While passing the order of liquidation, AA is required to name an Insolvency Professional (IP) as Liquidator. In case any IP is already appointed as Resolution Professional for Corporate Insolvency Resolution Process, he may be continued or another IP can be appointed, subject to his consent for appointment and independence etc. There are provisions for his replacement in certain circumstances as mentioned under Section 34(4) of the Code.

Fee payable shall be decided by CoC under Regulation 39D of Insolvency and Bankruptcy Board of India (Insolvency Resolution Process for Corporate Persons) Regulations, 2016, where they do not approve the resolution plan. Financial creditors are also required to advance sums required for liquidation cost over liquid assets available, which would be refunded with interest out of proceeds of liquidation. In all other cases, fees would be on percentage basis on realizations and distribution to stakeholders, as prescribed under Insolvency and Bankruptcy Board of India (Liquidation Process) Regulations, 2016 (Liquidation Regulations).


A liquidator is required to oversee the entire process of liquidation, right from the liquidation order to the dissolution of the CD. He has to take custody of all the assets, evaluate them properly and dispose them in a transparent manner keeping in mind the objectives of the Code. In the interim, he has to preserve and protect them. He has to invite claims and verify them for consolidation. Thereafter, he may admit or reject the claims. He has to defend any suit, prosecution or other legal proceedings, civil or criminal, in the name and on behalf of the CD.

A creditor may appeal to the AA, against the decision of the liquidator, accepting or rejecting the claims within fourteen days of the receipt of such decision.

Liquidator has the power to obtain any professional assistance from any person or appoint any professional, in discharge of his duties, obligations and responsibilities. Furthermore, in case any clarification is required, AA’s direction can be obtained.


In Punjab National Bank vs. Kiran Shah, the liquidator of ORG Information Ltd.1 , National Company Law Appellate Tribunal (NCLAT) held that after Liquidation order is passed, CoC has no role to play and they are merely claimant. They cannot even seek replacement of liquidator in absence of any such provision in law.

A Creditors Consultation Committee is required to be formed, but the liquidator is not bound by their advice.

The liquidator has the power to consult any of the stakeholders entitled to a distribution of proceeds. Further, record of such consultation would be available to all stakeholders for the sake of transparency.
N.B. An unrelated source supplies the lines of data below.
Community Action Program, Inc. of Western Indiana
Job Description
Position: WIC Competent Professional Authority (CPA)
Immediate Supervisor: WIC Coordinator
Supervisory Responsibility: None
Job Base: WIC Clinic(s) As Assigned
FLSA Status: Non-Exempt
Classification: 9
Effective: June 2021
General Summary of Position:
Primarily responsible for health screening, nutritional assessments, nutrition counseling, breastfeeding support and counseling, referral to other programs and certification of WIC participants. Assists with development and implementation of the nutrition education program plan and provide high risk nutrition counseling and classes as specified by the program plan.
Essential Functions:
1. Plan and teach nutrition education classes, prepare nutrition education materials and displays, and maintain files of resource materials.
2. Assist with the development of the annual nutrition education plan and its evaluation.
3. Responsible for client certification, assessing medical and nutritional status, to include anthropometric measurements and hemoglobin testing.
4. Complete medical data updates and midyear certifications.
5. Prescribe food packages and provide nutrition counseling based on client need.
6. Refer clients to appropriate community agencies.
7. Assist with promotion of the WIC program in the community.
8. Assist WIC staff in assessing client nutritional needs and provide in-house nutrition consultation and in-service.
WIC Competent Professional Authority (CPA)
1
The liquidator also has the power to access any information systems for the purpose of admission and proof of claims and identification of the assets relating to CD from any source, such as information utility, credit information systems regulated under any law for the time being in force, any agency of the Central, State or Local Government including any registration authorities, data bank maintained by the Insolvency and Bankruptcy Board of India.
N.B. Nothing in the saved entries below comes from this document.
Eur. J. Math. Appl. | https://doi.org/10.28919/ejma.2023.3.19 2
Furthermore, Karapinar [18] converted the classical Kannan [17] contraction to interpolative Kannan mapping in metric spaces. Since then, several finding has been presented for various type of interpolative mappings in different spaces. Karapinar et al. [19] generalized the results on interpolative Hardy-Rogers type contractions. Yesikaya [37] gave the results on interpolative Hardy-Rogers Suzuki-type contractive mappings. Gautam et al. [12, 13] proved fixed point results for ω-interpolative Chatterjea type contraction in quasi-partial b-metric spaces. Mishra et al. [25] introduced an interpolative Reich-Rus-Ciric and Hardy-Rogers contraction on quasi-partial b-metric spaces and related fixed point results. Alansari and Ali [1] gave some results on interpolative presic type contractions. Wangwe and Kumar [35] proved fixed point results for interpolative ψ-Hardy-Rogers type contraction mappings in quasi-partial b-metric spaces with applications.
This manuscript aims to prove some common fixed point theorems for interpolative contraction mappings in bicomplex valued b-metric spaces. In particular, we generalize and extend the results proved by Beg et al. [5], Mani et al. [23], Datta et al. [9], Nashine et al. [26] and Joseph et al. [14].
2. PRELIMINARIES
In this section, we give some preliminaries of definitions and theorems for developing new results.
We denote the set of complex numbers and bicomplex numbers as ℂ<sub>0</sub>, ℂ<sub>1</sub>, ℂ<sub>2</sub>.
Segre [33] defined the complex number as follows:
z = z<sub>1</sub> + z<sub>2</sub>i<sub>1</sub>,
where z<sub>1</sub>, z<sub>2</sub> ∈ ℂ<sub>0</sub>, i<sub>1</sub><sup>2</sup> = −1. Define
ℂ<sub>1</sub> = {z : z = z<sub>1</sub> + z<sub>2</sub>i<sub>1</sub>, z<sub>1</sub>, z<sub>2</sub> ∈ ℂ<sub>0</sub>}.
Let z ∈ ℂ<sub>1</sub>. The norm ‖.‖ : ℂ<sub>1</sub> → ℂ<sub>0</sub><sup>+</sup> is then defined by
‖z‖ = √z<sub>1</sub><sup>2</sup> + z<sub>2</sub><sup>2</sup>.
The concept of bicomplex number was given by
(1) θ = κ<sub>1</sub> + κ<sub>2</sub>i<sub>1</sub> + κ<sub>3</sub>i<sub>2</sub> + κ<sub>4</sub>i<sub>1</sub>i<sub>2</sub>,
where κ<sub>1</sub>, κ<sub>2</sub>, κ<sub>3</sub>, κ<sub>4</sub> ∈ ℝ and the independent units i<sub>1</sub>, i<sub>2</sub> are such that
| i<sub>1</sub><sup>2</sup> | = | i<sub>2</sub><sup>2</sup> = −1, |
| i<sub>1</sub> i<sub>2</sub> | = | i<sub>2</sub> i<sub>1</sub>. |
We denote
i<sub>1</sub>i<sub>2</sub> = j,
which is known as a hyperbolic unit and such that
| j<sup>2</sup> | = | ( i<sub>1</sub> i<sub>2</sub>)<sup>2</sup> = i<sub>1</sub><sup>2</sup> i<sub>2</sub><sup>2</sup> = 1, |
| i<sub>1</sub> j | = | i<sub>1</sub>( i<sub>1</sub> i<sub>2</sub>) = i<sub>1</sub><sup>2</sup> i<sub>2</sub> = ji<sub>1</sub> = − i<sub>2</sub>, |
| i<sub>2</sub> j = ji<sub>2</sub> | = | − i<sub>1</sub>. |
Liquidator must prepare and submit the following as per Regulation 5 of the Liquidation Regulations:

  1. A preliminary report within 75 days of liquidation commencement date;
  2. An asset memorandum;
  3. Progress reports on quarterly basis;
  4. Sale report;
  5. Minutes of consultation with stakeholders; and
  6. The final report prior to dissolution to the AA.

Liquidator should also get accounts completed and brought up to date, wherever they are found incomplete. He is also required to maintain cash book and ledgers and various registers for assets, security and investment. Further, the liquidator is required to preserve physical and electronic copy of reports and books for 8 years after dissolution.


Where the assets of the CD have been completely liquidated, the liquidator shall make an application to the AA for the dissolution of such CD under Section 54 of the Code. Early dissolution can be applied for under Regulation 14 of the Liquidation Regulations any time after preliminary report is prepared, where it appears to liquidator that there are insufficient realizable assets to cover the liquidation cost and no further investigation into affairs of CD is required. Once order of dissolution is passed, same is required to be filed with authority where CD is registered.